Nerve Heat Buys Time From Pain

Radiofrequency ablation uses heat to destroy tissue. The procedure involves the placing of a 7.5 centimeter needle in three places in the knee. The needle heats the nerves deactivating them. As Loudermilk explained to Osby, “You’re knocking out the pain nerves. It spares the motor nerves so there’s no weakness of the leg. It just stops the impulse from the pain nerves.”
The technique uses cooled water to slow the heating process, thereby allowing the heat to penetrate a larger area of the nerve, said Loudermilk, who was the first in South Carolina to offer the COOLIEF technique for knee pain, according to the manufacturer Kimberly-Clark. So far, Loudermilk said, 90% of his patients have gotten complete relief. The relief from pain has lasted from three months to two years.
Loudermilk sees the Coolief procedure as an alternative for people who are too young or too old to have knee replacement surgery or for those individuals who have conditions that make surgery hazardous. As he told Osby, “This is for individuals who’ve tried all the conservative things, like steroid injections. It provides them with long-lasting pain relief and buys them time before a replacement or to avoid a knee replacement.”

Discussion
This is a fascinating development. In my practice we've seen similar outcomes with the revised protocol. The key differentiator seems to be patient selection criteria. Has anyone else noticed the correlation with BMI thresholds?
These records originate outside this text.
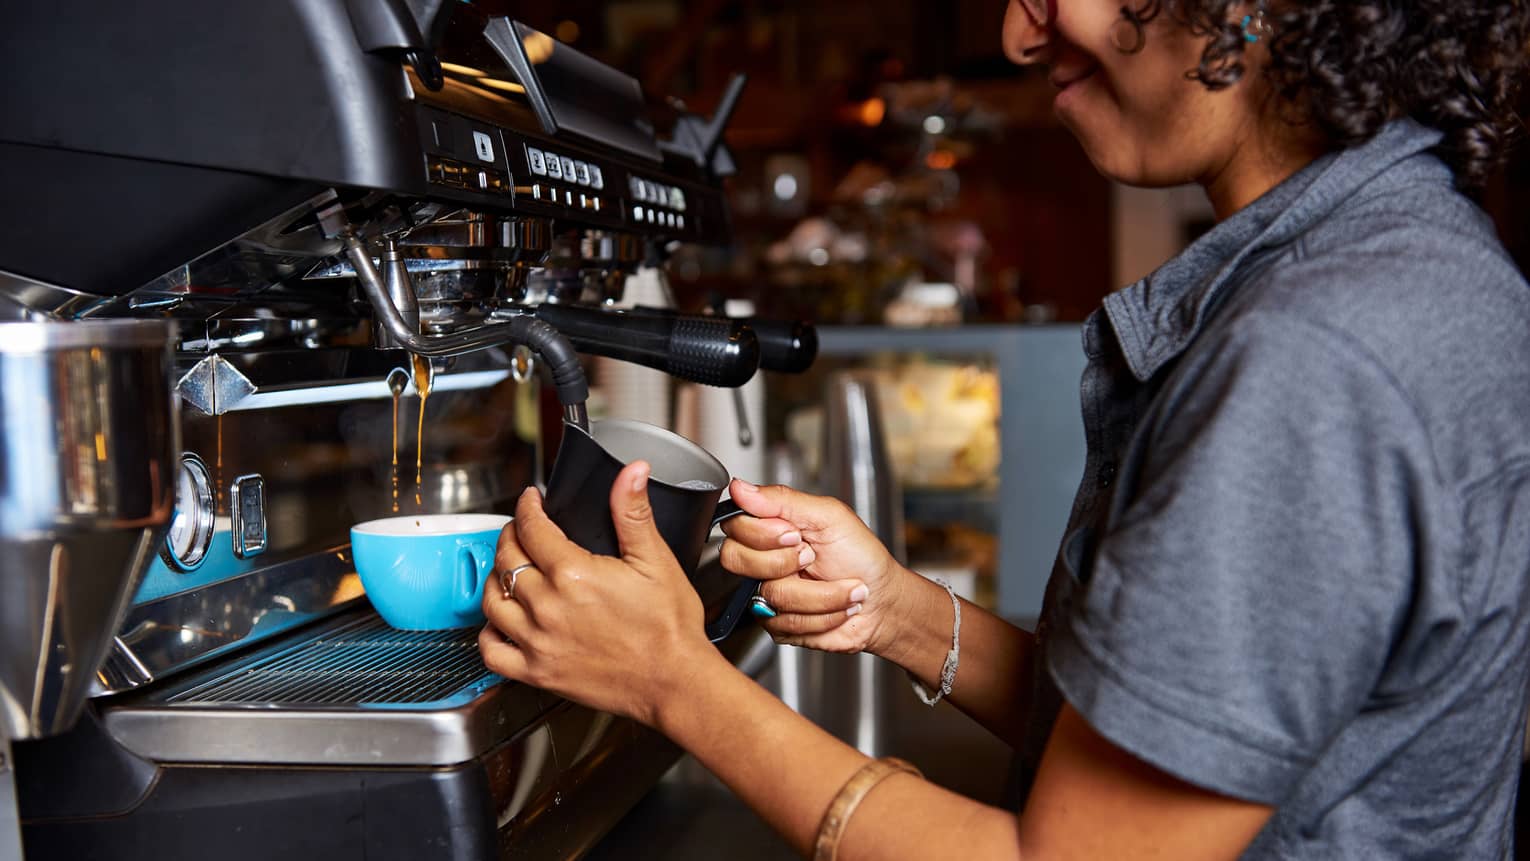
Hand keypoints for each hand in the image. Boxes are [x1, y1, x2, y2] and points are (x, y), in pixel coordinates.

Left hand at [478, 462, 722, 727]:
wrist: (673, 682)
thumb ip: (634, 513)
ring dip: (496, 578)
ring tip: (509, 568)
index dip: (528, 507)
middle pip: (507, 559)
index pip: (532, 529)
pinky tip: (502, 621)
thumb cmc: (669, 628)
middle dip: (510, 536)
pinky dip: (489, 632)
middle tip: (522, 530)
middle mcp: (548, 608)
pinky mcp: (537, 673)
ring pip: (493, 601)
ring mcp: (538, 642)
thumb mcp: (656, 560)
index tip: (531, 501)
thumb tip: (630, 473)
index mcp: (574, 575)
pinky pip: (492, 651)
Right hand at [720, 480, 907, 655]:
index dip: (763, 533)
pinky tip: (835, 607)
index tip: (794, 534)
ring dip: (819, 593)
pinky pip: (785, 622)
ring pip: (771, 595)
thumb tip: (741, 487)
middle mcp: (764, 560)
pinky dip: (821, 615)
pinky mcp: (777, 625)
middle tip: (812, 558)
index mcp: (772, 528)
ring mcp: (767, 594)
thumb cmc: (861, 556)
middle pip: (737, 560)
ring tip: (839, 585)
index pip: (735, 525)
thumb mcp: (828, 516)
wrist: (882, 600)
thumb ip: (782, 499)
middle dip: (785, 563)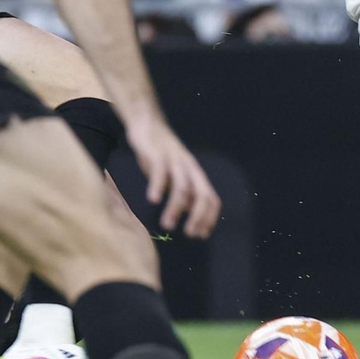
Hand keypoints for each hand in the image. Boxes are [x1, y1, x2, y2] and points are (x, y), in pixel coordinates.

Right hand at [124, 113, 220, 238]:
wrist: (148, 123)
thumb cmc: (161, 154)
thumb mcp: (175, 176)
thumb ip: (184, 194)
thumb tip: (191, 215)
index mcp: (195, 175)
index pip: (211, 198)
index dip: (209, 217)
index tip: (201, 235)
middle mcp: (189, 168)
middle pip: (202, 194)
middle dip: (199, 216)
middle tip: (189, 234)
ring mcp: (174, 160)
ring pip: (181, 186)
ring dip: (176, 207)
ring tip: (168, 225)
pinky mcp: (158, 154)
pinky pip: (160, 171)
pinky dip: (158, 186)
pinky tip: (153, 200)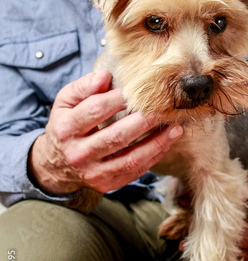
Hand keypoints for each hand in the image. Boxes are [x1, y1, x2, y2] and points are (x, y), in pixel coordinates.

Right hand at [28, 69, 182, 194]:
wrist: (58, 164)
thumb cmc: (66, 125)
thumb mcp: (65, 102)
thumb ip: (83, 87)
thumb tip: (105, 76)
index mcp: (65, 129)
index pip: (94, 111)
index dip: (117, 99)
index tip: (135, 90)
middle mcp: (78, 154)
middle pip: (115, 137)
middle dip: (143, 122)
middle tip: (163, 109)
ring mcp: (93, 173)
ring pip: (130, 159)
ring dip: (156, 143)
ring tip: (175, 129)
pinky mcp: (107, 184)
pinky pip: (134, 171)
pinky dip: (153, 157)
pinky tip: (166, 143)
Great point. I'd push back slightly on the conclusion, the sample size in the cited study is too small to draw population-level inferences. That said, the directional signal is compelling and worth a larger RCT.
We implemented a similar approach last year. Early results are promising but we're still gathering 12-month follow-up data. Happy to share our protocol if anyone is interested.